SALISBURY — Selectmen’s efforts to remove a Liquor Licensing Commission member from office for what they believe was unprofessional behavior is sending a message — selectmen want to see shouting and rancor by town boards and officials brought under control.
On July 22, Selectmen Donald Beaulieu, Freeman Condon and Henry Richenburg voted to send a notice to Liquor Licensing Commissioner Gil Mederios that they intend to remove him from office because of what they said was his disrespectful comments at their July 1 selectmen’s meeting.
According to the motion, Mederios acted in a manner unbecoming to his appointed office when he verbally berated the three selectmen for voting against working with a Maryland company wanting to bring a slot machine casino to town. The punitive action was in accordance to authority given selectmen under Section 7-8 of Salisbury’s Home Rule Charter.
Selectmen Ed Hunt and Fred Knowles voted against the attempt to remove Mederios. The two selectmen didn’t condone Mederios’ behavior at the July 1 meeting, but they felt his actions didn’t rise to the level of removal. Mederios has done an excellent job while performing his duties as Liquor Licensing commissioner, Hunt and Knowles said. Since his actions before the Board of Selectmen on July 1 wasn’t directly related to his duties as commissioner, they didn’t think it appropriate to remove him from office.
Condon thought differently, finding Mederios’ behavior on July 1 “aggressive and in poor taste” and insulting to the Board of Selectmen as a whole.
But Mederios isn’t the only town official or employee whose behavior has been called into question in recent months. The selectmen’s move against Mederios could be seen as a message that all who represent the town need to be held to a higher standard. They all need to keep civil tongues in their heads.
“We shouldn’t have to be sending that message, but unfortunately in Salisbury lately we may have to,” Beaulieu said.
“It goes without saying all town officials should conduct themselves in a moral and rational manner,” Condon said. “I believe every situation has to be taken separately.”
A few weeks ago, the building inspector was accused of poor behavior and bad language by a Salisbury police officer after they disagreed over an issue. In a June workshop, Board of Health members and the town’s health agent ended up yelling at each other.
Harbor Commission meetings have often dissolved into verbal combat over differing opinions between commissioners and the harbormaster.
After a fractious Board of Health workshop, Salisbury health agent Jack Morris regretted his outburst and sent letters of apology to the board members.
Things haven’t worked as well for the Harbor Commission. Selectmen had hoped to reconcile the problems with the members; their hostile sessions are broadcast live and don’t set the best example of how town government should run. But the attempt by selectmen to help the Harbor Commission end their internal feuding failed. As a result, selectmen recently table until fall the question of reappointing some commissioners whose terms have expired.
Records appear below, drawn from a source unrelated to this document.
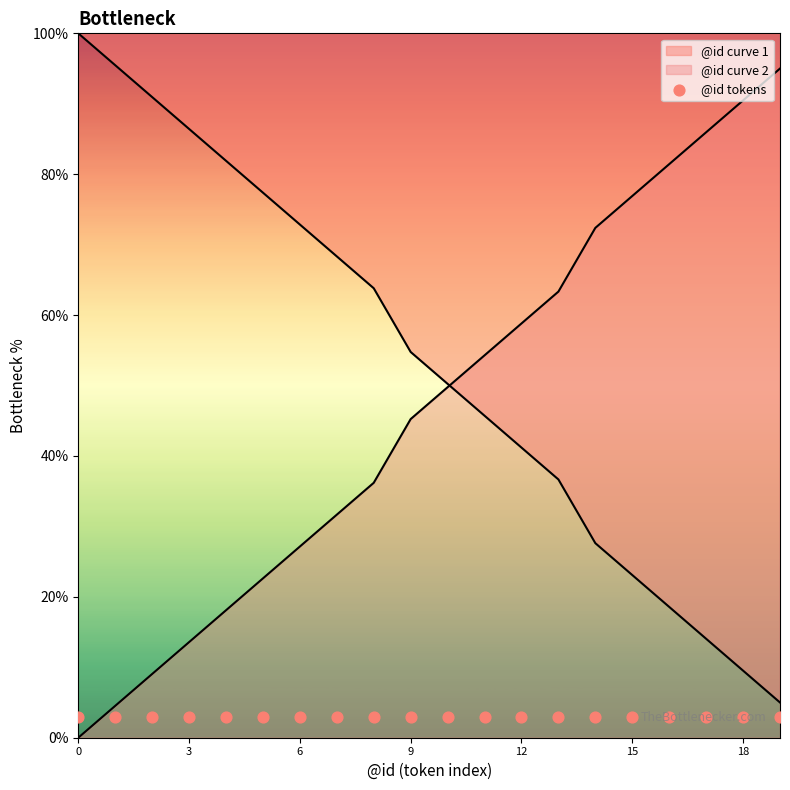

What is the ratio of the value at 12 to the value at 1?

0.4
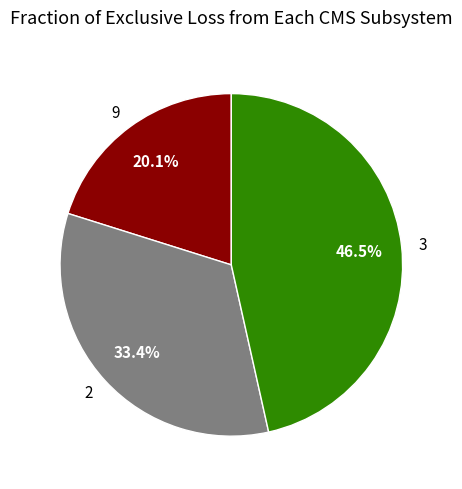

Does 3 represent more than half of the total?

No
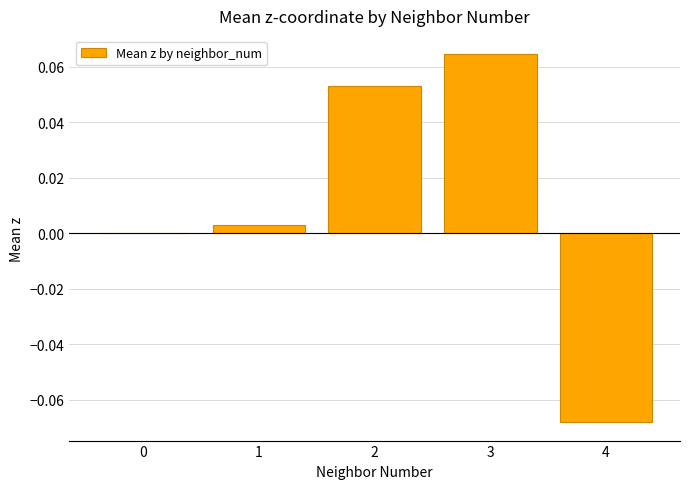

Count the number of categories in the chart.

5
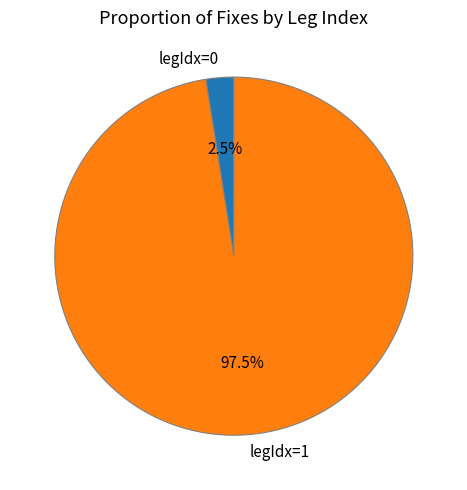

Rank the categories by value from lowest to highest.

legIdx=0, legIdx=1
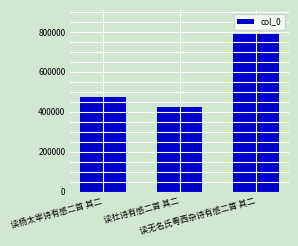

What is the smallest value displayed?

426707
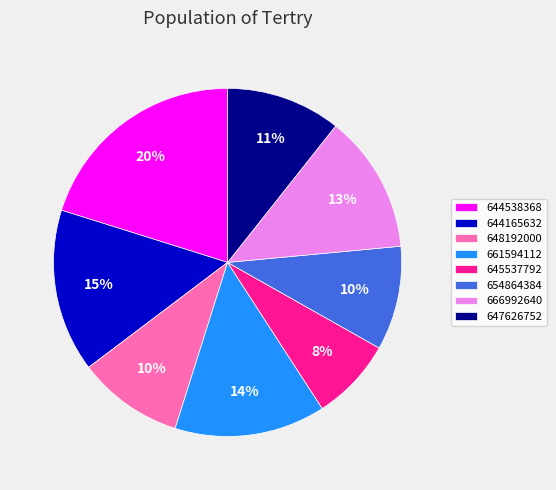

Do 647626752 and 666992640 together represent more than half of the pie?

No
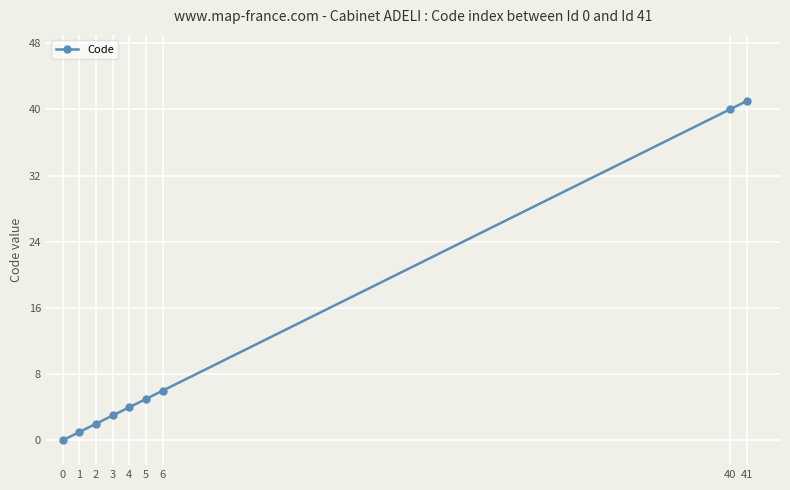

What is the value of the 6th point from the left?

5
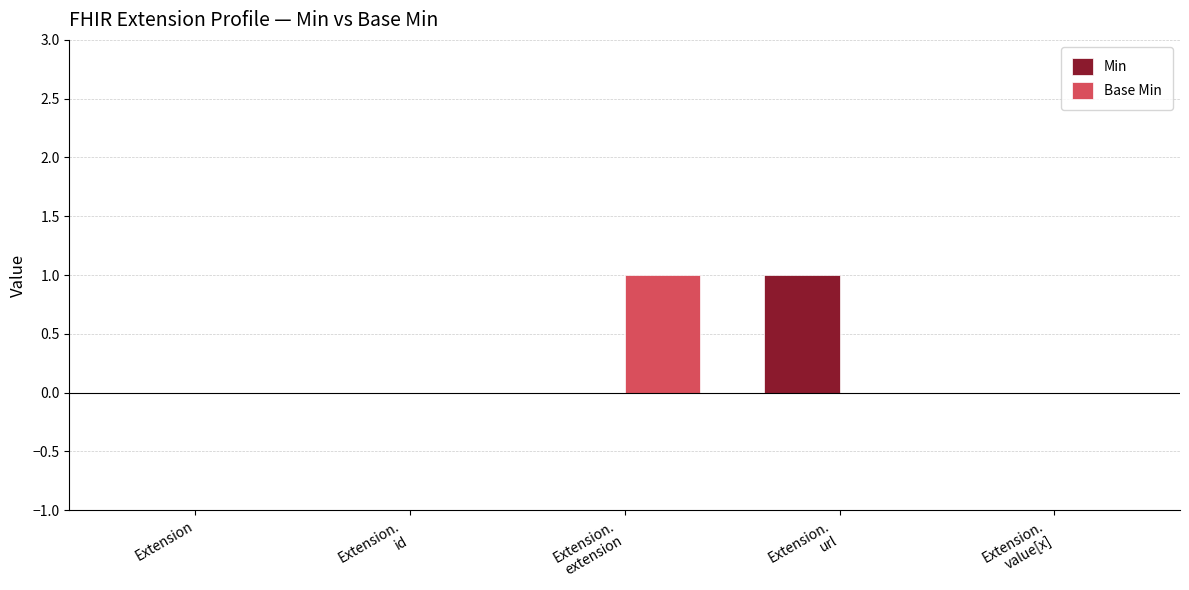

How many groups of bars are there?

5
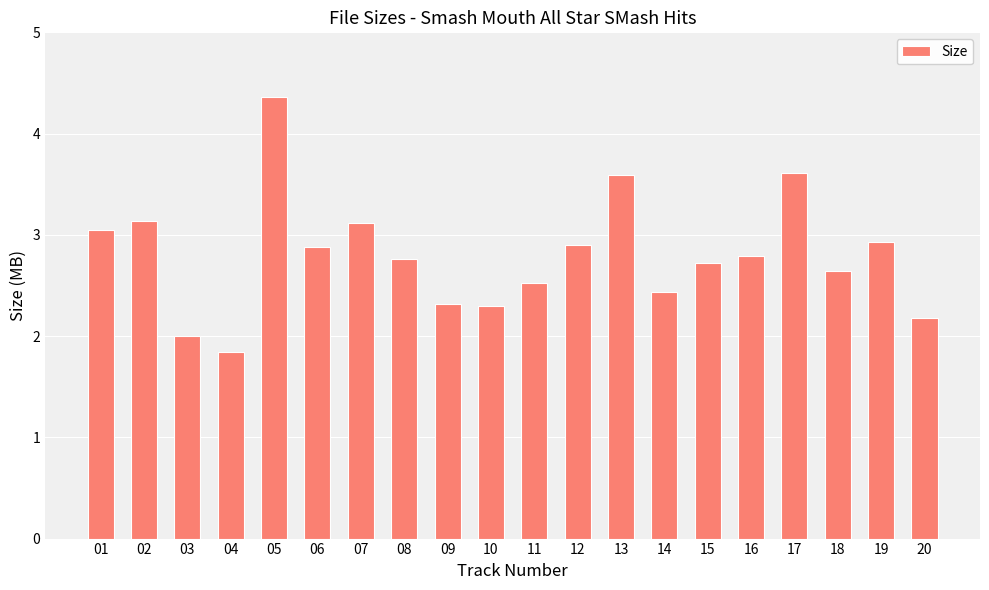

Count the number of categories in the chart.

20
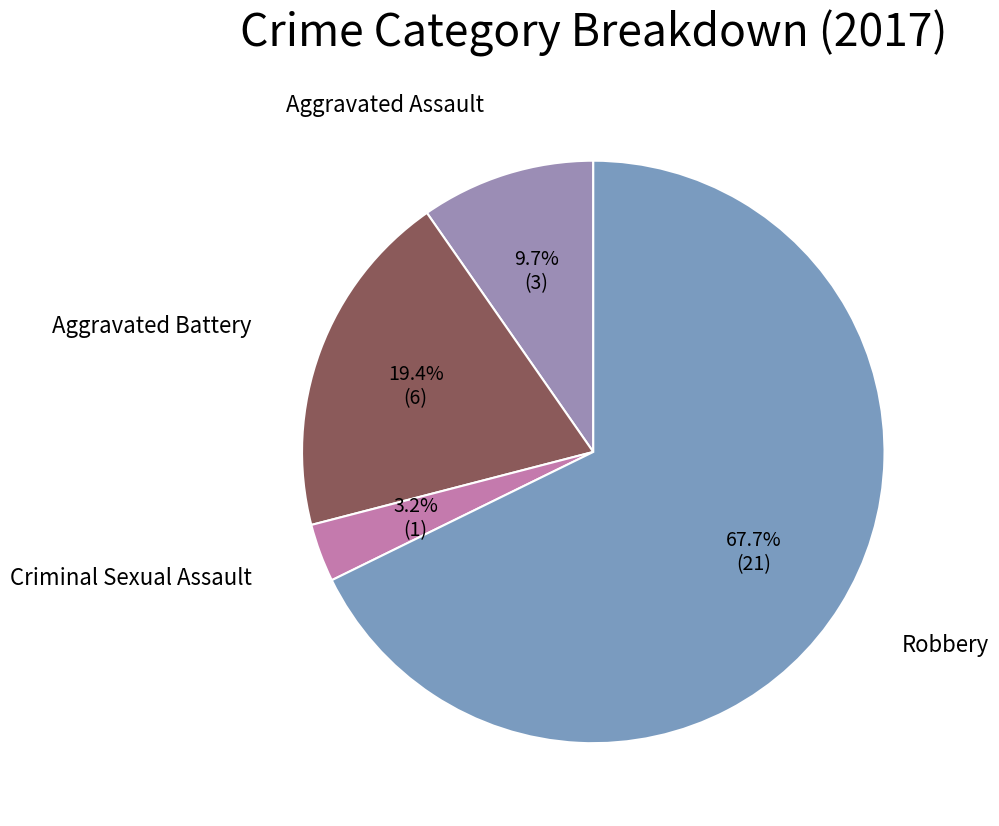

How many slices are in this pie chart?

4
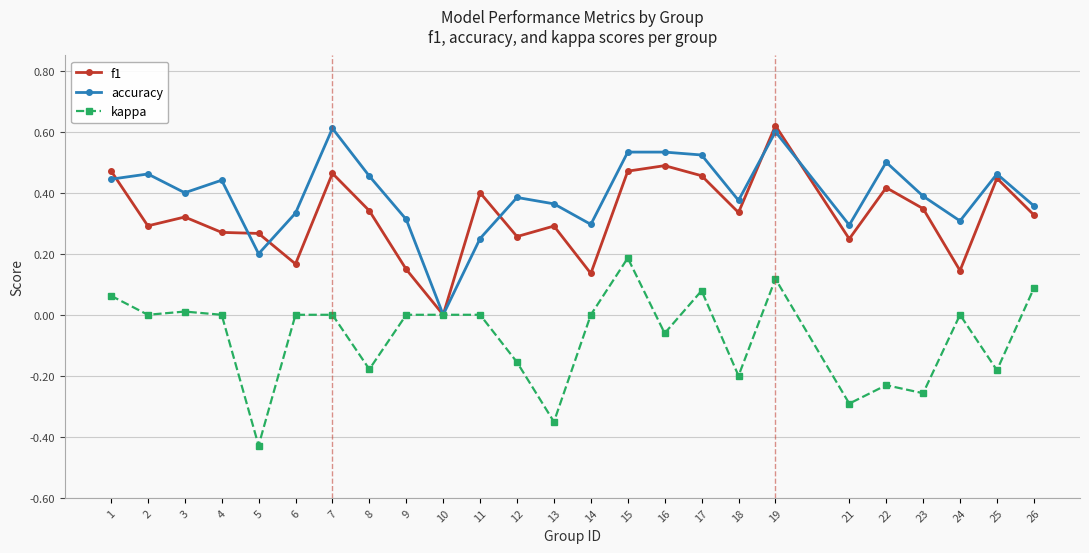

How many categories are shown in the chart?

25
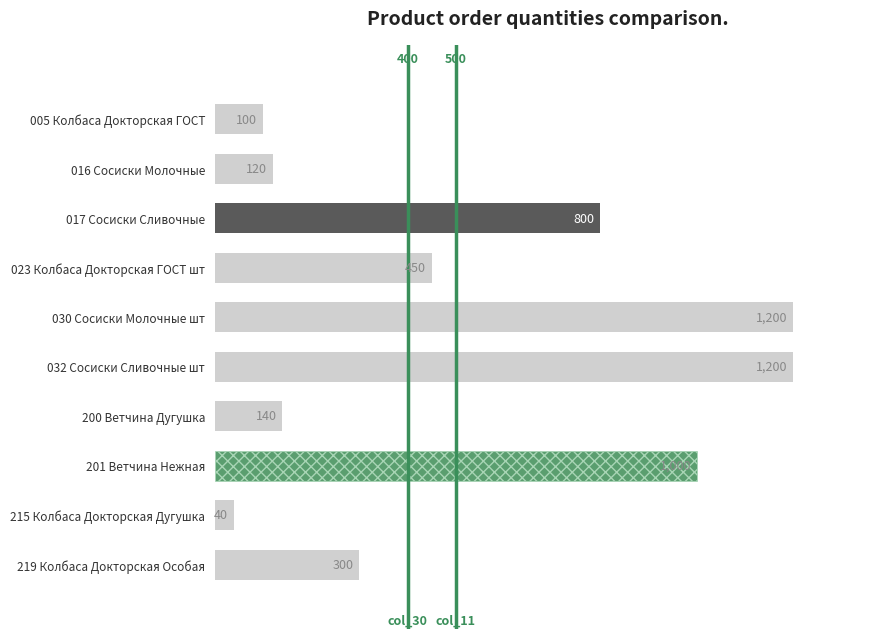

Count the number of data series in this chart.

1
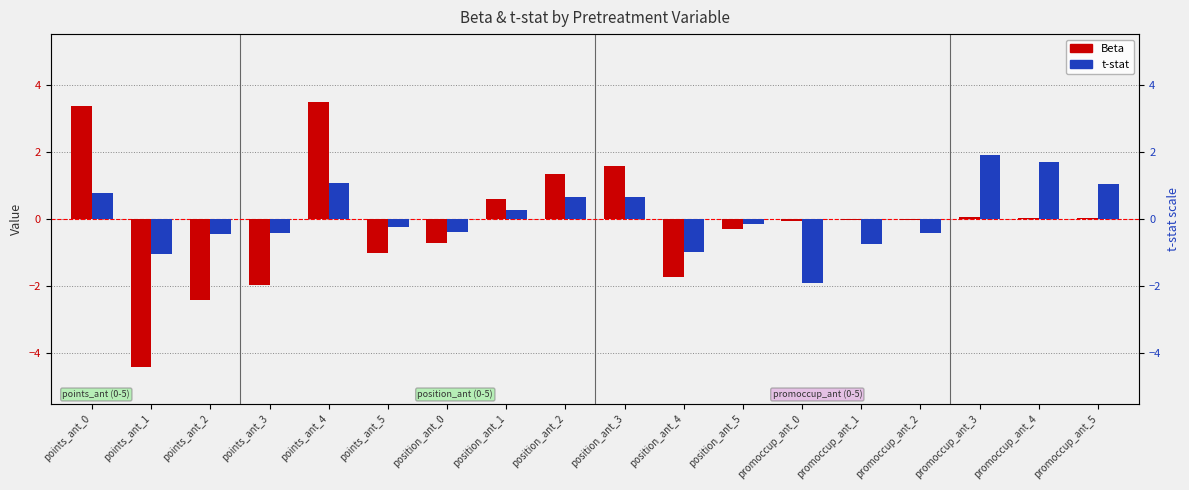

What is the difference between the highest and lowest values at position_ant_0?

0.3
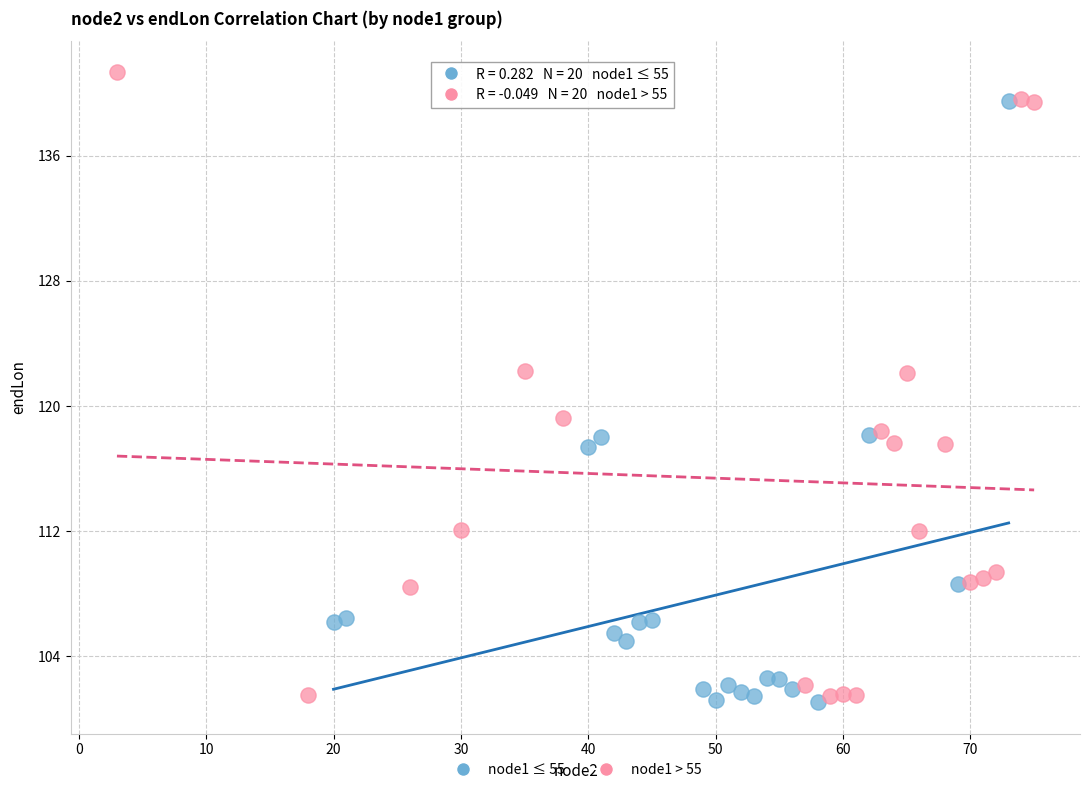

Which series has the widest spread of Y values?

node1 > 55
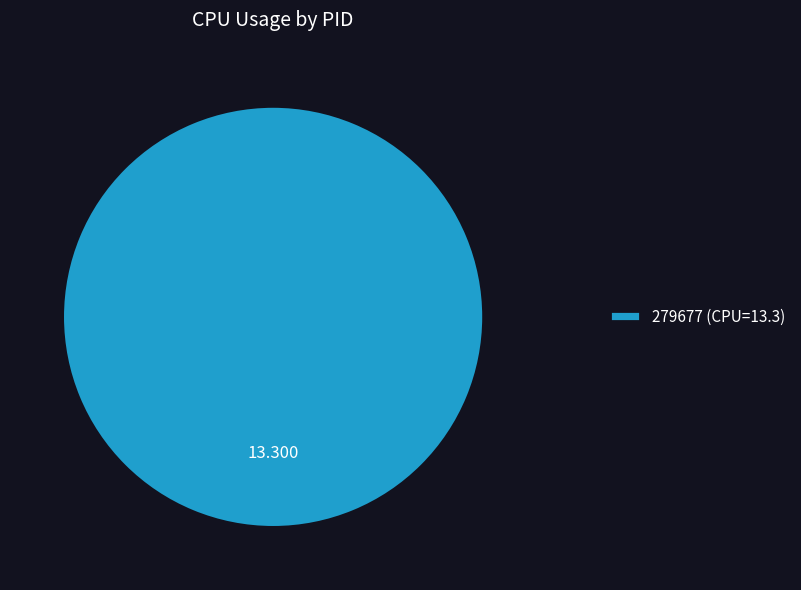

Does 279677 (CPU=13.3) represent more than half of the total?

Yes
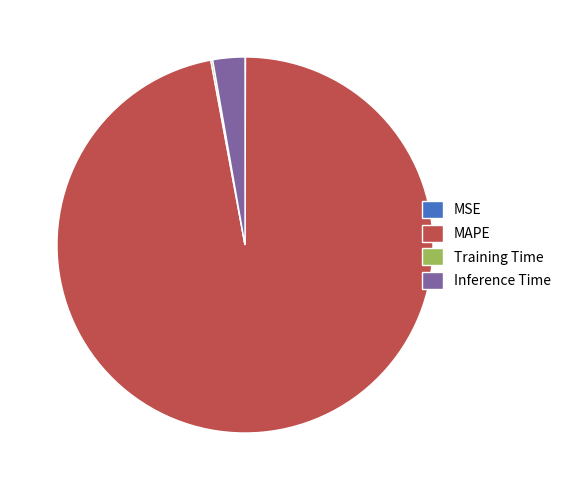

Does MAPE account for over 50% of the chart?

Yes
“I think all public officials need to conduct themselves in a professional manner,” Richenburg said.
A Zoning Board of Appeals official was called on the carpet not long ago by Hunt, who referred to what could he considered the use of insulting language. Hunt pointed out that during a meeting a ZBA member referred to a business owner’s sign as “ugly.” That’s inappropriate, Hunt said, and something that could have been handled with more decorum. Being a public official or employee doesn’t give license to being rude or insulting when dealing with those they oversee, he believes.
“People need to pay more attention to how they conduct themselves,” Hunt said. “I know even I do at times. Everyone needs to be professional at meetings.”
Beaulieu said Americans have the right to free speech, but that doesn’t mean that anything goes, especially when it comes to public employees and officials, elected or appointed. Elected officials shouldn’t feel threatened for acting in what they believe is in the best interest of the town.
“We all have the right to disagree with each other, and we have the right to try and sway another person’s opinion when we disagree,” Beaulieu said. “But we have to do that in a way that’s respectful.”
“I’m surprised we even have to have this conversation,” Condon said.